Work instruction: Would you transcribe the records below exactly, omitting every picture?

Data to process:
=== Begin Enclosure ===
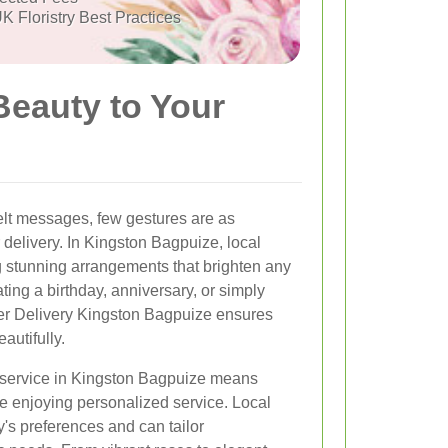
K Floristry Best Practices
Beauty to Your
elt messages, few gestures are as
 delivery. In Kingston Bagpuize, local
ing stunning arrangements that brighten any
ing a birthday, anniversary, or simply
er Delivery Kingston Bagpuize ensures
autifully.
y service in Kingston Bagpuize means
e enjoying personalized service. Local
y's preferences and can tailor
=== End Enclosure ===
Output of the exercise:
K Floristry Best Practices
Beauty to Your
elt messages, few gestures are as
 delivery. In Kingston Bagpuize, local
ing stunning arrangements that brighten any
ing a birthday, anniversary, or simply
er Delivery Kingston Bagpuize ensures
autifully.
y service in Kingston Bagpuize means
e enjoying personalized service. Local
y's preferences and can tailor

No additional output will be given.